The Anatomy of a Canadian Acquisition – What’s the deal?

There has been a flurry of M&A activity in California from North of the Border in the first six months of 2018. Companies such as CannaRoyalty (4 deals), Nutritional High (2) and High Hampton (2) lead a group of over 15 companies currently hunting in CA. There is a lot of curiosity about the construct of these deals and what they mean so let’s try to clear up some of the misinformation.

One narrative being promoted by some suggests that Canada has boatloads of cash and is using it to buy companies here in CA. But the actual facts suggest otherwise. Let’s first look at the transactions closed or pending with CannaRoyalty, who has announced four deals since Jan 1.

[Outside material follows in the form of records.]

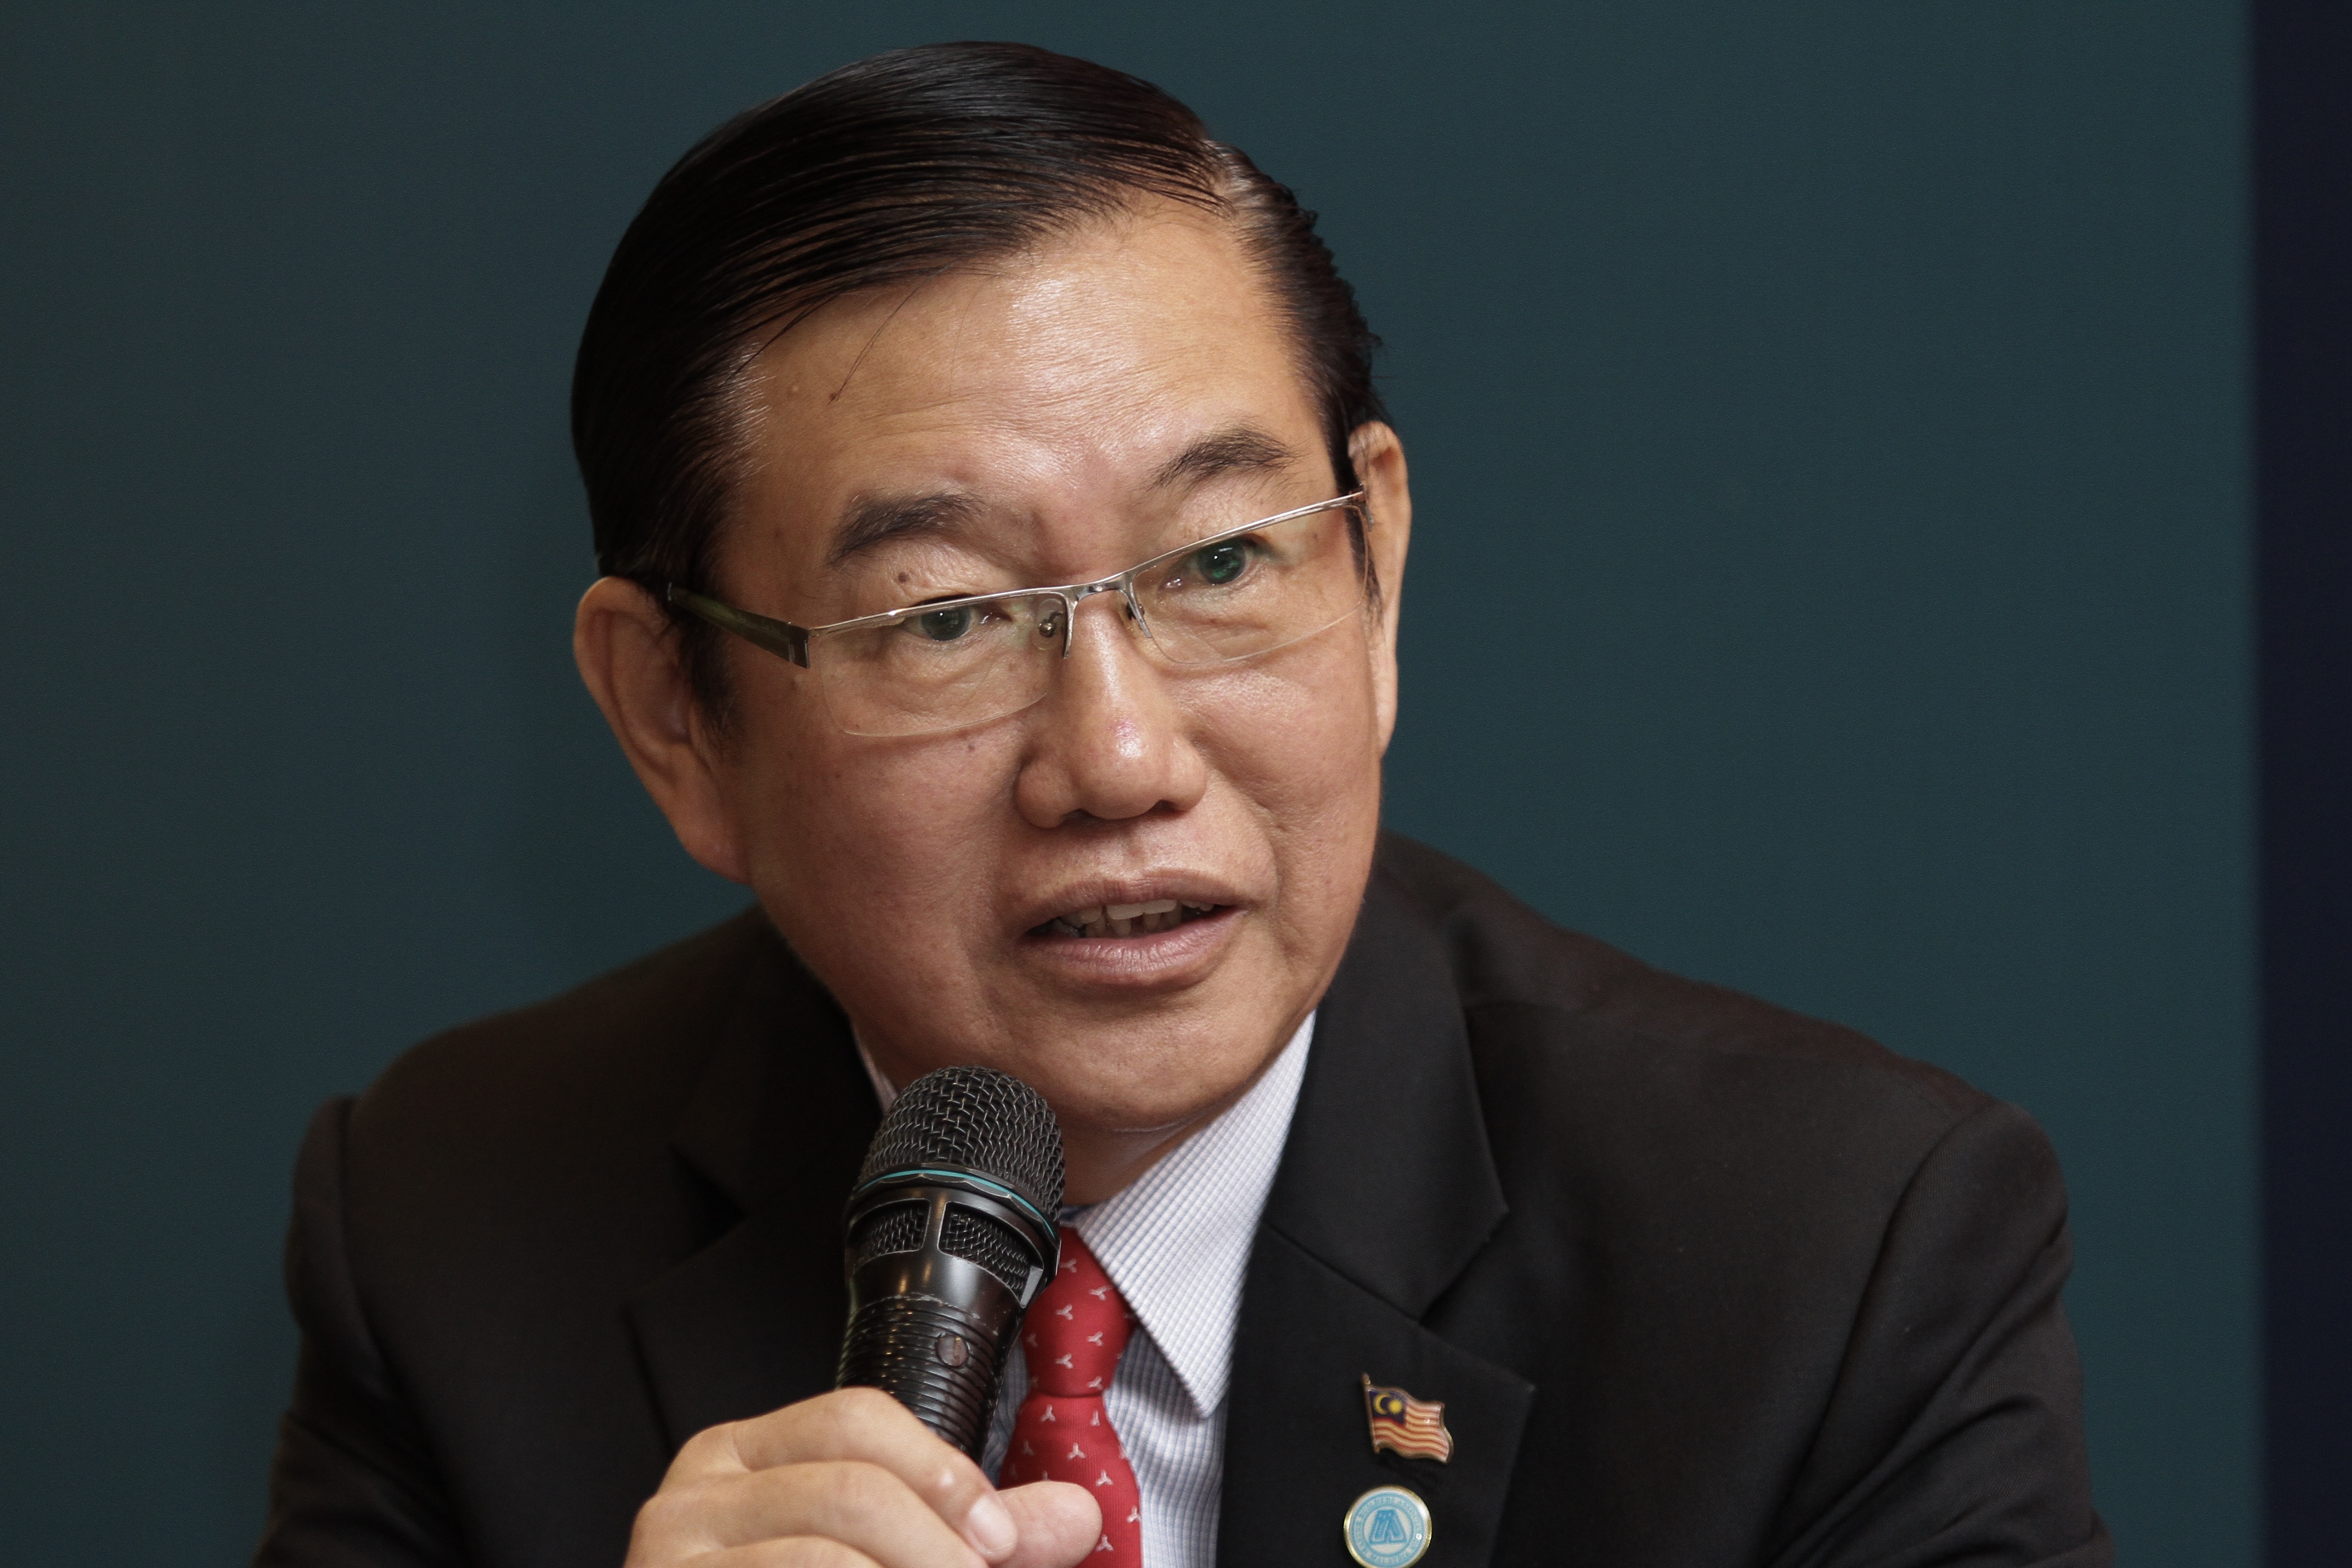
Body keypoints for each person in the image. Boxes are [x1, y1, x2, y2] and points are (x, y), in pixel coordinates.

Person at [255, 41, 2109, 1568]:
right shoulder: (455, 1229)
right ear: (677, 718)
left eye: (1219, 562)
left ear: (1374, 574)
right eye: (947, 617)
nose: (1122, 760)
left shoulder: (1830, 1260)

In the four acquisitions, CannaRoyalty spent an aggregate of $86m. Of this total, 58% was paid at close (aka Purchase Price) and the remaining 42% is subject to an earn-out. Interestingly, CannaRoyalty required that the seller take a whopping 96% of their total compensation in stock. So while CannaRoyalty did announce a recent financing that raised CAD $12m ($9m US), they aren’t using it to line the pockets of selling shareholders.

Even more prevalent is the use of a three-prong strategy by Canadian companies to leverage their publically traded currency. First, they invest cash into the seller’s operation to help them scale up. Then, they exchange their currency, stock, to gain a control position in the seller that allows them to consolidate the financials. The final leg of the stool is the earn-out, typically between 2 and 3 years in length and typically represents 40-50% of the transaction value. While these deals are announced as acquisitions, they are truly investments.

And that appeals to a number of California Cannabis companies who are raising capital. Entrepreneurs see it as an opportunity to fund their business while taking a little off the table now with the objective using the investment to drive revenues and liquidity on the second go-round. Of course, the core issue is the liquidity and sustainability of the buyers stock as most employees will be subject to one-year lockups before they can sell. Future liquidity will depend on what the entire Canadian Securities Exchange will look like a couple of years down the road.

So are the Canucks bringing their cash to the US? Yes, but it goes into ops, not founders pockets. For the shareholders to receive real dough, they’ll have to count on selling their stock.